» Task list
**1.** Translate into French the following sentence from the worked solutions on sets: "Then X and B are equal sets, as repetition of elements in a set does not change a set."
**2.** Reproduce the passage of the worked solutions on sets between "(iv) The given" and "D, and B ≠ E.", inclusive, substituting "identical sets" for "equal sets".

» Text
▬▬▬▬▬▬▬▬▬▬
Similarly, (ii) matches (c) as x + 1 = 1 implies x = 0.
Also, 1, 2, 3, 6, 9, 18 are all divisors of 18, and so (iii) matches (a).
Finally, x² – 9 = 0 implies x = 3, -,3 and so (iv) matches (b).

Question 6.
State which of the following sets are finite or infinite:
(i) {x: x ∈ N and (x – 1) (x – 2) = 0}
(ii) {x: x ∈ N and x² = 4}
(iii) {x: x ∈ N and 2x – 1 = 0}
(iv) {x: x ∈ N and x is prime}
(v) {x: x ∈ N and x is odd}
Solution:
(i) Given set = {1, 2}. Hence, it is finite.
(ii) Given set = {2}. Hence, it is finite.
(iii) Given set = φ. Hence, it is finite.
(iv) The given set is the set of all prime numbers, and the set of prime numbers is infinite. Hence, the given set is infinite.
(v) Since there is are infinite number of odd numbers, hence, the given set is infinite.

Question 7.
Find the pairs of equal sets, if any, and give reasons:
A = {0},
B = {x: x > 15 and x < 5},
C = {x: x – 5 = 0},
D = {x: x² = 25},
E = {x: x is an integral positive root of the equation x² – 2x – 15 = 0}.
Solution:
Since 0 ∈ A and 0 does not belong to any of the sets B, C, D, and E, it follows that A ≠ B, A ≠ C, A ≠ D, and A ≠ E.
Since B = φ, but none of the other sets are empty.
Therefore, B ≠ C, B ≠ D, and B ≠ E.
Also, C = {5} but -5 ∈ D, hence C ≠ D.
Since E = {5}, C = E.
Further, D = {-5, 5} and E = {5}, we find that D ≠ E.
Thus, the only pair of equal sets is C and E.

Question 8.
Which of the following pairs of sets are equal? Justify your answer.
(i) X, the set of letters in “ALLOY”, and B, the set of letters in “LOYAL”.
(ii) A = {n: n ∈ Z and n² ≤ 4} and B = {x: x ∈ R and x² – 3x + 2 = 0}.
Solution:
(i) We have, X = {A, L, L, O, Y}, B = {L, O, Y, A, L}.
Then X and B are equal sets, as repetition of elements in a set does not change a set.
Thus, X = {A, L, O, Y} = B.
(ii) A = {-2, -1, 0, 1, 2}, B = {1, 2}.
Since 0 ∈ A and 0 ∉ B, A and B are not equal sets.

Question 9.
Consider the sets φ, A = {1, 3}, B = {1, 5, 9}, C = {1, 3, 5, 7, 9}. Insert the symbol ⊂ or ⊄ between each of the following pairs of sets:
(i) φ…B
(ii) A…B
(iii) A…C
(iv) B…C
Solution:
(i) φ ⊂ B as φ is a subset of every set.
(ii) A ⊄ B as 3 ∈ A and 3 ∉ B.
(iii) A ⊂ C, as 1, 3 ∈ A also belong to C.
(iv) B ⊂ C as each element of B is also an element of C.

Question 10.
Let A = {a, e, i, o, u} and B = {a, b, c, d}.
Is A a subset of B? No. (Why?).
Is B a subset of A? No. (Why?).
▬▬▬▬▬▬▬▬▬▬
» Extracted records

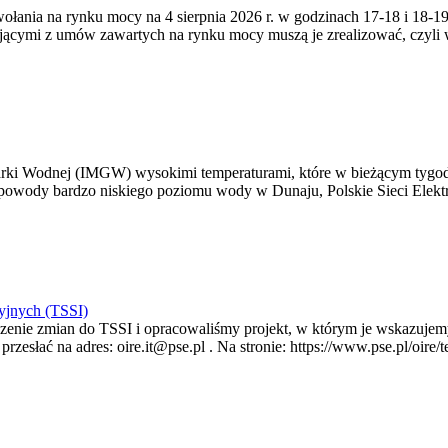
zywołania na rynku mocy na 4 sierpnia 2026 r. w godzinach 17-18 i 18
jącymi z umów zawartych na rynku mocy muszą je zrealizować, czyli
arki Wodnej (IMGW) wysokimi temperaturami, które w bieżącym tygod
powody bardzo niskiego poziomu wody w Dunaju, Polskie Sieci Elektr
yjnych (TSSI)
enie zmian do TSSI i opracowaliśmy projekt, w którym je wskazujemy
rzesłać na adres: oire.it@pse.pl . Na stronie: https://www.pse.pl/oir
▬▬▬▬▬▬▬▬▬▬
» Responses per task
**1.** Alors X et B sont des ensembles égaux, car la répétition d'éléments dans un ensemble ne modifie pas un ensemble.

**2.**
(iv) The given set is the set of all prime numbers, and the set of prime numbers is infinite. Hence, the given set is infinite.
(v) Since there is are infinite number of odd numbers, hence, the given set is infinite.

Question 7.
Find the pairs of identical sets, if any, and give reasons:
A = {0},
B = {x: x > 15 and x < 5},
C = {x: x – 5 = 0},
D = {x: x² = 25},
E = {x: x is an integral positive root of the equation x² – 2x – 15 = 0}.
Solution:
Since 0 ∈ A and 0 does not belong to any of the sets B, C, D, and E, it follows that A ≠ B, A ≠ C, A ≠ D, and A ≠ E.
Since B = φ, but none of the other sets are empty.
Therefore, B ≠ C, B ≠ D, and B ≠ E.